The bright side of that is the number is relatively small — only about 3 percent of Utah's households. Needless to say, however, things aren't so bright in those families. Along with the lack of language skills, such families also struggle with education in general and struggle with health and insurance issues. Many of those families eventually will rise out of their situation.

The concern, however, is not only for people in those struggling households, but in homes where just one family member may be out of the loop: the mother. That happens when the father picks up English from work, the kids get it at school, but the mother — often a homemaker — speaks only Spanish. The problem may not be economical, but it is certainly social and domestic. Without the ability to speak English, many mothers can't help their children with homework, have no way of monitoring conversations between their sons and daughters and their English-speaking friends and, quite often, feel at sea in a new world.

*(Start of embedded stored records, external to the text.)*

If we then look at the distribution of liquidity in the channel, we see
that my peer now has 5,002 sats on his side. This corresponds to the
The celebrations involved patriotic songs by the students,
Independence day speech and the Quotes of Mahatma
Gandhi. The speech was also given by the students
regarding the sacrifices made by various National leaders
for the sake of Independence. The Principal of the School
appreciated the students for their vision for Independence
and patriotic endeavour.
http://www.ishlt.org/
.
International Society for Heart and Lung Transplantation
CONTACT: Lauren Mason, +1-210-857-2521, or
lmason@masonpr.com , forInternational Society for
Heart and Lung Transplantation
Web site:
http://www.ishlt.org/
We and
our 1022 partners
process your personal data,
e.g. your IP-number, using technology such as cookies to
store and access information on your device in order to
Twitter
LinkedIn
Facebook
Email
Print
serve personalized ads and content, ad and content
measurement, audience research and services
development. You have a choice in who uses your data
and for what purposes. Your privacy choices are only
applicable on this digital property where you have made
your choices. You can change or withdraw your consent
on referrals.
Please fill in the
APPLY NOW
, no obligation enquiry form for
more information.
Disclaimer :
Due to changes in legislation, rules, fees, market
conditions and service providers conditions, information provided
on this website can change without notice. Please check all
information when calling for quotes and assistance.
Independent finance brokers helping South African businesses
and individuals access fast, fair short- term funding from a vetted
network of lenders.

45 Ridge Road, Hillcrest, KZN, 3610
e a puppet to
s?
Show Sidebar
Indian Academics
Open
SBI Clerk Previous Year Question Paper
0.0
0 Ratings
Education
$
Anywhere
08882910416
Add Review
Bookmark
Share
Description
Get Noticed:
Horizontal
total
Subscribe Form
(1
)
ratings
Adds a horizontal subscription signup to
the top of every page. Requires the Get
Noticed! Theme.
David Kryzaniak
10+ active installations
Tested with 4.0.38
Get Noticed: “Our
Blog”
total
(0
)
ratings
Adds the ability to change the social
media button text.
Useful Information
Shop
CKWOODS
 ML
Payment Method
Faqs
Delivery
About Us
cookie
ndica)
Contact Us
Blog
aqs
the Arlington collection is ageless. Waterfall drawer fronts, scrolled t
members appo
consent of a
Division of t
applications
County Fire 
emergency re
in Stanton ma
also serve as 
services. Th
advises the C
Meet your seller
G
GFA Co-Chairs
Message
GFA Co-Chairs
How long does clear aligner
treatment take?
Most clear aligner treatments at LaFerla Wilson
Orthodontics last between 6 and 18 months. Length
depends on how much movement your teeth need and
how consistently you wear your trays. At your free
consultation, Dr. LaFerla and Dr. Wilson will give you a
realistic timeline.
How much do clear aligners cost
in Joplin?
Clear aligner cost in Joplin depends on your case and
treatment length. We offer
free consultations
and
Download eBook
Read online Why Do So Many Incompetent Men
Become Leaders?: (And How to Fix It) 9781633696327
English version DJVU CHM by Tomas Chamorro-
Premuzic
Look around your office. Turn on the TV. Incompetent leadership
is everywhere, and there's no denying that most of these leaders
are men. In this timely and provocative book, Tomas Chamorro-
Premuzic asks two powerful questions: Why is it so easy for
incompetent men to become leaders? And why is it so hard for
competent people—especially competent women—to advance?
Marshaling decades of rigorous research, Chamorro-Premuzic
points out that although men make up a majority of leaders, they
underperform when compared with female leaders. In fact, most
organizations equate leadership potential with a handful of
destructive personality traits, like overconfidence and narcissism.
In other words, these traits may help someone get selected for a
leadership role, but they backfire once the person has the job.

Many people are familiar with a saying to the effect of, when mama ain't happy, ain't nobody happy. In many Hispanic homes it's more like, when mama feels isolated, nobody feels connected.

The solution, of course — like many solutions — can be costly and time-consuming. It means not only offering English classes for children and husbands who are looking to hold down a job, but seeking out mothers and homemakers for special attention and helping them keep up to speed with the rapidly changing world of their families.

Learning a new language always is daunting. But the more English that immigrants speak, the better off they — and their families — seem to be. And, by extension, the better off the nation is, as well.